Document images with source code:
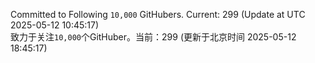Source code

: Committed to Following `10,000` GitHubers. Current: <!-- FOLLOWING_COUNT -->299<!-- FOLLOWING_COUNT --> (Update at UTC <!-- LAST_UPDATED -->2025-05-12 10:45:17<!-- LAST_UPDATED -->)<br>
致力于关注`10,000`个GitHuber。当前：<!-- FOLLOWING_COUNT -->299<!-- FOLLOWING_COUNT --> (更新于北京时间 <!-- LAST_UPDATED_CST -->2025-05-12 18:45:17<!-- LAST_UPDATED_CST -->)

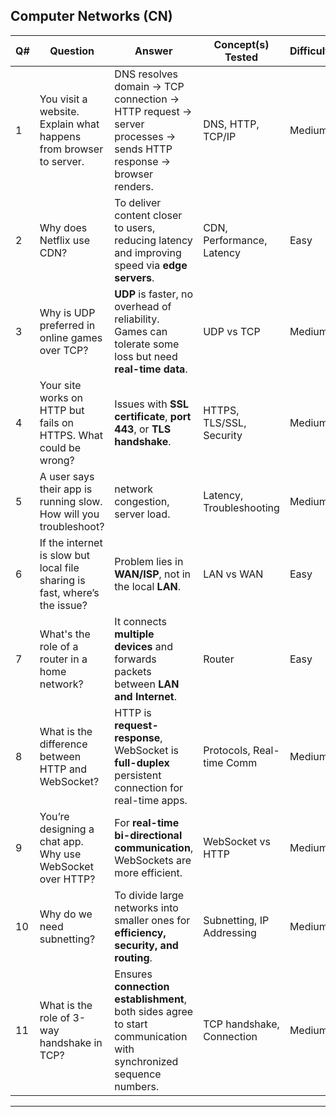 ##  Computer Networks (CN)

| Q# | Question                                                                                          | Answer                                                                                                                                                       | Concept(s) Tested             | Difficulty |
|----|---------------------------------------------------------------------------------------------------|--------------------------------------------------------------------------------------------------------------------------------------------------------------|-------------------------------|------------|
| 1  | You visit a website. Explain what happens from browser to server.                                | DNS resolves domain → TCP connection → HTTP request → server processes → sends HTTP response → browser renders.                                              | DNS, HTTP, TCP/IP             | Medium     |
| 2  | Why does Netflix use CDN?                                                                        | To deliver content closer to users, reducing latency and improving speed via **edge servers**.                                                               | CDN, Performance, Latency     | Easy       |
| 3  | Why is UDP preferred in online games over TCP?                                                   | **UDP** is faster, no overhead of reliability. Games can tolerate some loss but need **real-time data**.                                                     | UDP vs TCP                    | Medium     |
| 4  | Your site works on HTTP but fails on HTTPS. What could be wrong?                                 | Issues with **SSL certificate**, **port 443**, or **TLS handshake**.                                                                                          | HTTPS, TLS/SSL, Security      | Medium     |
| 5 | A user says their app is running slow. How will you troubleshoot?                                    | network congestion, server load.                                                                             |Latency, Troubleshooting | Medium     |
| 6 | If the internet is slow but local file sharing is fast, where’s the issue?                       | Problem lies in **WAN/ISP**, not in the local **LAN**.                                                                                                       | LAN vs WAN                    | Easy       |
| 7 | What's the role of a router in a home network?                                                   | It connects **multiple devices** and forwards packets between **LAN and Internet**.                                                                          | Router          | Easy       |
| 8 | What is the difference between HTTP and WebSocket?                                               | HTTP is **request-response**, WebSocket is **full-duplex** persistent connection for real-time apps.                                                         | Protocols, Real-time Comm     | Medium     |
| 9 | You’re designing a chat app. Why use WebSocket over HTTP?                                        | For **real-time bi-directional communication**, WebSockets are more efficient.                                                                               | WebSocket vs HTTP             | Medium     |
| 10 | Why do we need subnetting?                                                                       | To divide large networks into smaller ones for **efficiency, security, and routing**.                                                                        | Subnetting, IP Addressing     | Medium     |
| 11 | What is the role of 3-way handshake in TCP?                                                      | Ensures **connection establishment**, both sides agree to start communication with synchronized sequence numbers.                                            | TCP handshake, Connection     | Medium     |

---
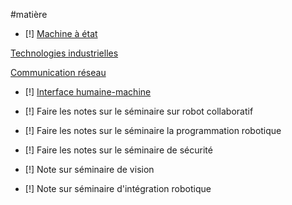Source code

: #matière
- [!] [Machine à état](Machine%20à%20état.md)

[Technologies industrielles](../APP1/Technologies%20industrielles.md)

[Communication réseau](../APP1/Communication%20réseau.md)

- [!] [Interface humaine-machine](Interface%20humain-machine.md)

- [!] Faire les notes sur le séminaire sur robot collaboratif

- [!] Faire les notes sur le séminaire la programmation robotique

- [!] Faire les notes sur le séminaire de sécurité

- [!] Note sur séminaire de vision

- [!] Note sur séminaire d'intégration robotique
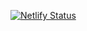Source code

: [![Netlify Status](https://api.netlify.com/api/v1/badges/d625af62-ab2e-44df-874e-4fc8dd2f312b/deploy-status)](https://app.netlify.com/projects/jigisha/deploys)
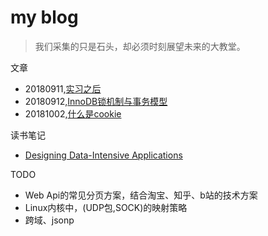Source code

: # my blog

>我们采集的只是石头，却必须时刻展望未来的大教堂。

文章
* 20180911,[实习之后](./2018/20180911_after_my_practice_in_tencent.md)
* 20180912,[InnoDB锁机制与事务模型](./2018/20180912_innodb_locking_and_transaction_model.md)
* 20181002,[什么是cookie](20181002_what_is_cookie.m)


读书笔记
 * [Designing Data-Intensive Applications](./book/DDIA.md)


TODO
* Web Api的常见分页方案，结合淘宝、知乎、b站的技术方案
* Linux内核中，(UDP包,SOCK)的映射策略
* 跨域、jsonp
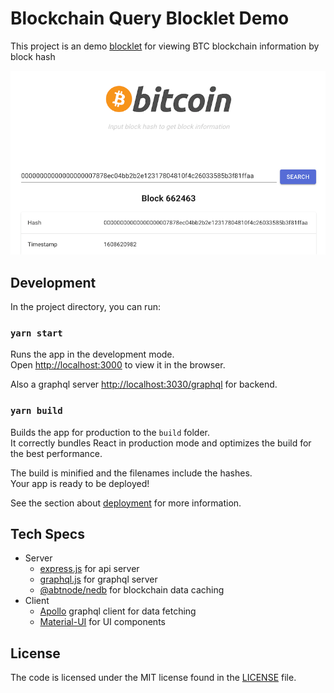 # Blockchain Query Blocklet Demo

This project is an demo [blocklet](https://www.arcblock.io/en/blocklets) for viewing BTC blockchain information by block hash

![Screen Shot](./screenshots/query-result.png)

## Development

In the project directory, you can run:

### `yarn start`

Runs the app in the development mode.\
Open [http://localhost:3000](http://localhost:3000) to view it in the browser.

Also a graphql server [http://localhost:3030/graphql](http://localhost:3030/graphql) for backend.

### `yarn build`

Builds the app for production to the `build` folder.\
It correctly bundles React in production mode and optimizes the build for the best performance.

The build is minified and the filenames include the hashes.\
Your app is ready to be deployed!

See the section about [deployment](https://facebook.github.io/create-react-app/docs/deployment) for more information.

## Tech Specs

* Server
  * [express.js](http://expressjs.com/) for api server
  * [graphql.js](https://graphql.org/graphql-js/) for graphql server
  * [@abtnode/nedb](https://www.npmjs.com/package/@abtnode/nedb) for blockchain data caching
* Client
  * [Apollo](https://www.apollographql.com/) graphql client for data fetching
  * [Material-UI](https://material-ui.com/) for UI components

## License

The code is licensed under the MIT license found in the
[LICENSE](LICENSE) file.

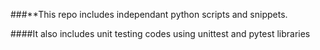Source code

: ###**This repo includes independant python scripts and snippets.

####It also includes unit testing codes using unittest and pytest libraries
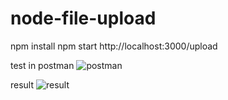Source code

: # node-file-upload

npm install
npm start
http://localhost:3000/upload

test in postman
![postman](https://i.imgur.com/oYBwzzT.png)


result
![result](https://i.imgur.com/Y83nn34.png)
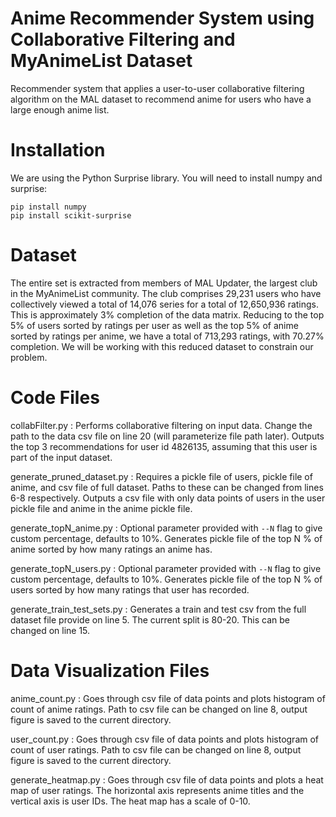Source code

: # Anime Recommender System using Collaborative Filtering and MyAnimeList Dataset
Recommender system that applies a user-to-user collaborative filtering algorithm on the MAL dataset to recommend anime for users who have a large enough anime list.

# Installation
We are using the Python Surprise library. You will need to install numpy and surprise:

`pip install numpy` <br />
`pip install scikit-surprise`

# Dataset
The entire set is extracted from members of MAL Updater, the largest club in the MyAnimeList community. The club comprises 29,231 users who have collectively viewed a total of 14,076 series for a total of 12,650,936 ratings. This is approximately 3% completion of the data matrix. Reducing to the top 5% of users sorted by ratings per user as well as the top 5% of anime sorted by ratings per anime, we have a total of 713,293 ratings, with 70.27% completion. We will be working with this reduced dataset to constrain our problem.

# Code Files
collabFilter.py :
Performs collaborative filtering on input data. Change the path to the data csv file on line 20 (will parameterize file path later). Outputs the top 3 recommendations for user id 4826135, assuming that this user is part of the input dataset.

generate_pruned_dataset.py :
Requires a pickle file of users, pickle file of anime, and csv file of full dataset. Paths to these can be changed from lines 6-8 respectively. Outputs a csv file with only data points of users in the user pickle file and anime in the anime pickle file.

generate_topN_anime.py :
Optional parameter provided with `--N` flag to give custom percentage, defaults to 10%. Generates pickle file of the top N % of anime sorted by how many ratings an anime has.

generate_topN_users.py :
Optional parameter provided with `--N` flag to give custom percentage, defaults to 10%. Generates pickle file of the top N % of users sorted by how many ratings that user has recorded.

generate_train_test_sets.py :
Generates a train and test csv from the full dataset file provide on line 5. The current split is 80-20. This can be changed on line 15.

# Data Visualization Files
anime_count.py :
Goes through csv file of data points and plots histogram of count of anime ratings. Path to csv file can be changed on line 8, output figure is saved to the current directory.

user_count.py :
Goes through csv file of data points and plots histogram of count of user ratings. Path to csv file can be changed on line 8, output figure is saved to the current directory.

generate_heatmap.py :
Goes through csv file of data points and plots a heat map of user ratings. The horizontal axis represents anime titles and the vertical axis is user IDs. The heat map has a scale of 0-10.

Aim of the task: All entries, top to bottom, should be retyped exactly; the pictures should not be.

Task result:
Source code

: Committed to Following `10,000` GitHubers. Current: <!-- FOLLOWING_COUNT -->299<!-- FOLLOWING_COUNT --> (Update at UTC <!-- LAST_UPDATED -->2025-05-12 10:45:17<!-- LAST_UPDATED -->)<br>
致力于关注`10,000`个GitHuber。当前：<!-- FOLLOWING_COUNT -->299<!-- FOLLOWING_COUNT --> (更新于北京时间 <!-- LAST_UPDATED_CST -->2025-05-12 18:45:17<!-- LAST_UPDATED_CST -->)

 ##  Computer Networks (CN)

| Q# | Question                                                                                          | Answer                                                                                                                                                       | Concept(s) Tested             | Difficulty |
|----|---------------------------------------------------------------------------------------------------|--------------------------------------------------------------------------------------------------------------------------------------------------------------|-------------------------------|------------|
| 1  | You visit a website. Explain what happens from browser to server.                                | DNS resolves domain → TCP connection → HTTP request → server processes → sends HTTP response → browser renders.                                              | DNS, HTTP, TCP/IP             | Medium     |
| 2  | Why does Netflix use CDN?                                                                        | To deliver content closer to users, reducing latency and improving speed via **edge servers**.                                                               | CDN, Performance, Latency     | Easy       |
| 3  | Why is UDP preferred in online games over TCP?                                                   | **UDP** is faster, no overhead of reliability. Games can tolerate some loss but need **real-time data**.                                                     | UDP vs TCP                    | Medium     |
| 4  | Your site works on HTTP but fails on HTTPS. What could be wrong?                                 | Issues with **SSL certificate**, **port 443**, or **TLS handshake**.                                                                                          | HTTPS, TLS/SSL, Security      | Medium     |
| 5 | A user says their app is running slow. How will you troubleshoot?                                    | network congestion, server load.                                                                             |Latency, Troubleshooting | Medium     |
| 6 | If the internet is slow but local file sharing is fast, where’s the issue?                       | Problem lies in **WAN/ISP**, not in the local **LAN**.                                                                                                       | LAN vs WAN                    | Easy       |
| 7 | What's the role of a router in a home network?                                                   | It connects **multiple devices** and forwards packets between **LAN and Internet**.                                                                          | Router          | Easy       |
| 8 | What is the difference between HTTP and WebSocket?                                               | HTTP is **request-response**, WebSocket is **full-duplex** persistent connection for real-time apps.                                                         | Protocols, Real-time Comm     | Medium     |
| 9 | You’re designing a chat app. Why use WebSocket over HTTP?                                        | For **real-time bi-directional communication**, WebSockets are more efficient.                                                                               | WebSocket vs HTTP             | Medium     |
| 10 | Why do we need subnetting?                                                                       | To divide large networks into smaller ones for **efficiency, security, and routing**.                                                                        | Subnetting, IP Addressing     | Medium     |
| 11 | What is the role of 3-way handshake in TCP?                                                      | Ensures **connection establishment**, both sides agree to start communication with synchronized sequence numbers.                                            | TCP handshake, Connection     | Medium     |

---
Source code

: #matière
- [!] [Machine à état](Machine%20à%20état.md)

[Technologies industrielles](../APP1/Technologies%20industrielles.md)

[Communication réseau](../APP1/Communication%20réseau.md)

- [!] [Interface humaine-machine](Interface%20humain-machine.md)

- [!] Faire les notes sur le séminaire sur robot collaboratif

- [!] Faire les notes sur le séminaire la programmation robotique

- [!] Faire les notes sur le séminaire de sécurité

- [!] Note sur séminaire de vision

- [!] Note sur séminaire d'intégration robotique
Source code

: [![Netlify Status](https://api.netlify.com/api/v1/badges/d625af62-ab2e-44df-874e-4fc8dd2f312b/deploy-status)](https://app.netlify.com/projects/jigisha/deploys)
Source code

: # my blog

>我们采集的只是石头，却必须时刻展望未来的大教堂。

文章
* 20180911,[实习之后](./2018/20180911_after_my_practice_in_tencent.md)
* 20180912,[InnoDB锁机制与事务模型](./2018/20180912_innodb_locking_and_transaction_model.md)
* 20181002,[什么是cookie](20181002_what_is_cookie.m)


读书笔记
 * [Designing Data-Intensive Applications](./book/DDIA.md)


TODO
* Web Api的常见分页方案，结合淘宝、知乎、b站的技术方案
* Linux内核中，(UDP包,SOCK)的映射策略
* 跨域、jsonp
 # Blockchain Query Blocklet Demo

This project is an demo [blocklet](https://www.arcblock.io/en/blocklets) for viewing BTC blockchain information by block hash

![Screen Shot](./screenshots/query-result.png)

## Development

In the project directory, you can run:

### `yarn start`

Runs the app in the development mode.\
Open [http://localhost:3000](http://localhost:3000) to view it in the browser.

Also a graphql server [http://localhost:3030/graphql](http://localhost:3030/graphql) for backend.

### `yarn build`

Builds the app for production to the `build` folder.\
It correctly bundles React in production mode and optimizes the build for the best performance.

The build is minified and the filenames include the hashes.\
Your app is ready to be deployed!

See the section about [deployment](https://facebook.github.io/create-react-app/docs/deployment) for more information.

## Tech Specs

* Server
  * [express.js](http://expressjs.com/) for api server
  * [graphql.js](https://graphql.org/graphql-js/) for graphql server
  * [@abtnode/nedb](https://www.npmjs.com/package/@abtnode/nedb) for blockchain data caching
* Client
  * [Apollo](https://www.apollographql.com/) graphql client for data fetching
  * [Material-UI](https://material-ui.com/) for UI components

## License

The code is licensed under the MIT license found in the
[LICENSE](LICENSE) file.

Source code

: ###**This repo includes independant python scripts and snippets.

####It also includes unit testing codes using unittest and pytest libraries
Source code

: # node-file-upload

npm install
npm start
http://localhost:3000/upload

test in postman
![postman](https://i.imgur.com/oYBwzzT.png)


result
![result](https://i.imgur.com/Y83nn34.png)
Source code

: # Anime Recommender System using Collaborative Filtering and MyAnimeList Dataset
Recommender system that applies a user-to-user collaborative filtering algorithm on the MAL dataset to recommend anime for users who have a large enough anime list.

# Installation
We are using the Python Surprise library. You will need to install numpy and surprise:

`pip install numpy` <br />
`pip install scikit-surprise`

# Dataset
The entire set is extracted from members of MAL Updater, the largest club in the MyAnimeList community. The club comprises 29,231 users who have collectively viewed a total of 14,076 series for a total of 12,650,936 ratings. This is approximately 3% completion of the data matrix. Reducing to the top 5% of users sorted by ratings per user as well as the top 5% of anime sorted by ratings per anime, we have a total of 713,293 ratings, with 70.27% completion. We will be working with this reduced dataset to constrain our problem.

# Code Files
collabFilter.py :
Performs collaborative filtering on input data. Change the path to the data csv file on line 20 (will parameterize file path later). Outputs the top 3 recommendations for user id 4826135, assuming that this user is part of the input dataset.

generate_pruned_dataset.py :
Requires a pickle file of users, pickle file of anime, and csv file of full dataset. Paths to these can be changed from lines 6-8 respectively. Outputs a csv file with only data points of users in the user pickle file and anime in the anime pickle file.

generate_topN_anime.py :
Optional parameter provided with `--N` flag to give custom percentage, defaults to 10%. Generates pickle file of the top N % of anime sorted by how many ratings an anime has.

generate_topN_users.py :
Optional parameter provided with `--N` flag to give custom percentage, defaults to 10%. Generates pickle file of the top N % of users sorted by how many ratings that user has recorded.

generate_train_test_sets.py :
Generates a train and test csv from the full dataset file provide on line 5. The current split is 80-20. This can be changed on line 15.

# Data Visualization Files
anime_count.py :
Goes through csv file of data points and plots histogram of count of anime ratings. Path to csv file can be changed on line 8, output figure is saved to the current directory.

user_count.py :
Goes through csv file of data points and plots histogram of count of user ratings. Path to csv file can be changed on line 8, output figure is saved to the current directory.

generate_heatmap.py :
Goes through csv file of data points and plots a heat map of user ratings. The horizontal axis represents anime titles and the vertical axis is user IDs. The heat map has a scale of 0-10.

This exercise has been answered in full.